Directions for this task: Copy out every line of the records below, keeping each word and character unchanged.

>>>

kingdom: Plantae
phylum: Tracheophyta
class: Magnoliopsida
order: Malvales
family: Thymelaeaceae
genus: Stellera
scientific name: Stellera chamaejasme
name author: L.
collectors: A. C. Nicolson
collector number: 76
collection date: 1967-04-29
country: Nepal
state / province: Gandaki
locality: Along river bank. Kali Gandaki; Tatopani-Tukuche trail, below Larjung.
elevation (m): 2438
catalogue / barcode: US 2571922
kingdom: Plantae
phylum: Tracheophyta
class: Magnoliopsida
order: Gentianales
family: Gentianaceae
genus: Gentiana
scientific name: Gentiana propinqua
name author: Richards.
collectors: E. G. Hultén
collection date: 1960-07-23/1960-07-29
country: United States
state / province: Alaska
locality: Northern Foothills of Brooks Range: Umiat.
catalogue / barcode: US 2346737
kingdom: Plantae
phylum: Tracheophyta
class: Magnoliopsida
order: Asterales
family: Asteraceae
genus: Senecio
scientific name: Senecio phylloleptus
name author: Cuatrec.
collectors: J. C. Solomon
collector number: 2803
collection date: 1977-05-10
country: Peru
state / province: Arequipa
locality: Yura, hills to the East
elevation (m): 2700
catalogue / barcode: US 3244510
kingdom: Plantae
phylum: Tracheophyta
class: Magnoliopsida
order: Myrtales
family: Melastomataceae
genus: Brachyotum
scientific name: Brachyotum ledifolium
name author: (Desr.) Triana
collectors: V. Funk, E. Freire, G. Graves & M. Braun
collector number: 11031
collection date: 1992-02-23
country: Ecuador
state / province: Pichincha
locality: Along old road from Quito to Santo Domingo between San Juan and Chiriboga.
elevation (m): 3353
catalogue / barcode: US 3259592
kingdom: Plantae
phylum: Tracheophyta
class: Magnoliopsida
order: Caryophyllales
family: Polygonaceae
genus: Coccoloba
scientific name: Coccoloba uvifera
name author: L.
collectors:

<<<

Complete output:
kingdom: Plantae
phylum: Tracheophyta
class: Magnoliopsida
order: Malvales
family: Thymelaeaceae
genus: Stellera
scientific name: Stellera chamaejasme
name author: L.
collectors: A. C. Nicolson
collector number: 76
collection date: 1967-04-29
country: Nepal
state / province: Gandaki
locality: Along river bank. Kali Gandaki; Tatopani-Tukuche trail, below Larjung.
elevation (m): 2438
catalogue / barcode: US 2571922
kingdom: Plantae
phylum: Tracheophyta
class: Magnoliopsida
order: Gentianales
family: Gentianaceae
genus: Gentiana
scientific name: Gentiana propinqua
name author: Richards.
collectors: E. G. Hultén
collection date: 1960-07-23/1960-07-29
country: United States
state / province: Alaska
locality: Northern Foothills of Brooks Range: Umiat.
catalogue / barcode: US 2346737
kingdom: Plantae
phylum: Tracheophyta
class: Magnoliopsida
order: Asterales
family: Asteraceae
genus: Senecio
scientific name: Senecio phylloleptus
name author: Cuatrec.
collectors: J. C. Solomon
collector number: 2803
collection date: 1977-05-10
country: Peru
state / province: Arequipa
locality: Yura, hills to the East
elevation (m): 2700
catalogue / barcode: US 3244510
kingdom: Plantae
phylum: Tracheophyta
class: Magnoliopsida
order: Myrtales
family: Melastomataceae
genus: Brachyotum
scientific name: Brachyotum ledifolium
name author: (Desr.) Triana
collectors: V. Funk, E. Freire, G. Graves & M. Braun
collector number: 11031
collection date: 1992-02-23
country: Ecuador
state / province: Pichincha
locality: Along old road from Quito to Santo Domingo between San Juan and Chiriboga.
elevation (m): 3353
catalogue / barcode: US 3259592
kingdom: Plantae
phylum: Tracheophyta
class: Magnoliopsida
order: Caryophyllales
family: Polygonaceae
genus: Coccoloba
scientific name: Coccoloba uvifera
name author: L.
collectors:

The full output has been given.